> _Aim of the exercise_
Type out every line of text in the material below without changing anything, and leave the pictures out.

> _Saved data entries_
····················

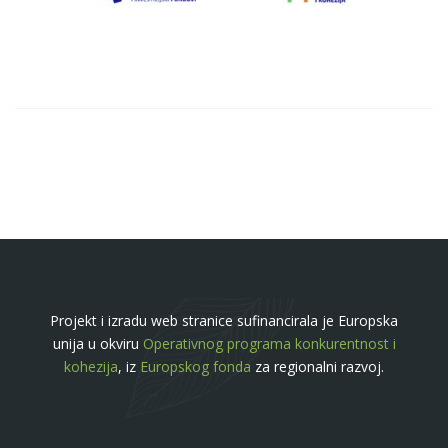
Projekt i izradu web stranice sufinancirala je Europska
unija u okviru
Operativnog programa konkurentnost i
kohezija
, iz
Europskog fonda
za regionalni razvoj.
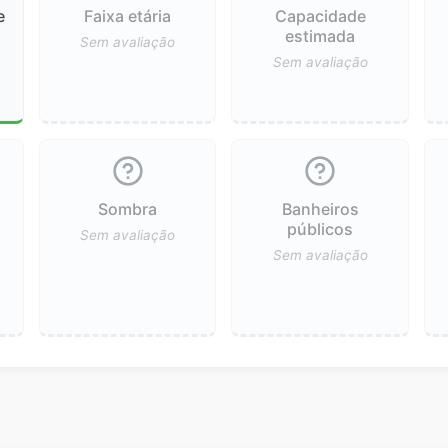
e
Faixa etária
Capacidade
estimada
Sem avaliação
Sem avaliação
Sombra
Banheiros
públicos
Sem avaliação
Sem avaliação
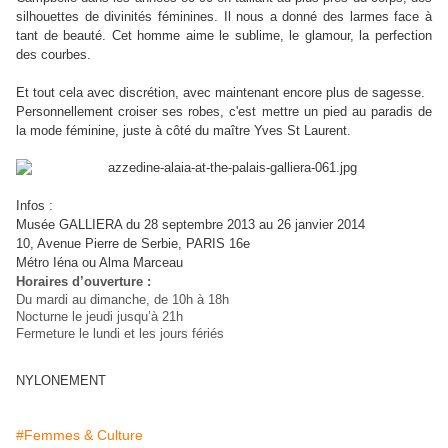
silhouettes de divinités féminines. Il nous a donné des larmes face à
tant de beauté. Cet homme aime le sublime, le glamour, la perfection
des courbes.
Et tout cela avec discrétion, avec maintenant encore plus de sagesse.
Personnellement croiser ses robes, c'est mettre un pied au paradis de
la mode féminine, juste à côté du maître Yves St Laurent.
Infos :
Musée GALLIERA du 28 septembre 2013 au 26 janvier 2014
10, Avenue Pierre de Serbie, PARIS 16e
Métro Iéna ou Alma Marceau
Horaires d’ouverture :
Du mardi au dimanche, de 10h à 18h
Nocturne le jeudi jusqu’à 21h
Fermeture le lundi et les jours fériés
NYLONEMENT
#Femmes & Culture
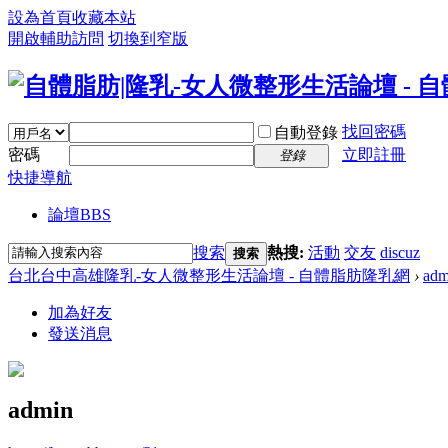
設為首頁
收藏本站
開啟輔助訪問
切換到窄版
找回密碼
自動登錄
密碼
立即註冊
登錄
快捷導航
論壇
BBS
搜索
熱搜:
活動
交友
discuz
搜索
台北台中高雄隆乳-女人微整形生活論壇 - 自體脂肪隆乳網
›
adm
加為好友
發送消息
admin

····················

> _Completed task_
Projekt i izradu web stranice sufinancirala je Europska
unija u okviru
Operativnog programa konkurentnost i
kohezija
, iz
Europskog fonda
za regionalni razvoj.
e
Faixa etária
Capacidade
estimada
Sem avaliação
Sem avaliação
Sombra
Banheiros
públicos
Sem avaliação
Sem avaliação
silhouettes de divinités féminines. Il nous a donné des larmes face à
tant de beauté. Cet homme aime le sublime, le glamour, la perfection
des courbes.
Et tout cela avec discrétion, avec maintenant encore plus de sagesse.
Personnellement croiser ses robes, c'est mettre un pied au paradis de
la mode féminine, juste à côté du maître Yves St Laurent.
Infos :
Musée GALLIERA du 28 septembre 2013 au 26 janvier 2014
10, Avenue Pierre de Serbie, PARIS 16e
Métro Iéna ou Alma Marceau
Horaires d’ouverture :
Du mardi au dimanche, de 10h à 18h
Nocturne le jeudi jusqu’à 21h
Fermeture le lundi et les jours fériés
NYLONEMENT
#Femmes & Culture
設為首頁
收藏本站
開啟輔助訪問
切換到窄版
找回密碼
自動登錄
密碼
立即註冊
登錄
快捷導航
論壇
BBS
搜索
熱搜:
活動
交友
discuz
搜索
台北台中高雄隆乳-女人微整形生活論壇 - 自體脂肪隆乳網
›
adm
加為好友
發送消息
admin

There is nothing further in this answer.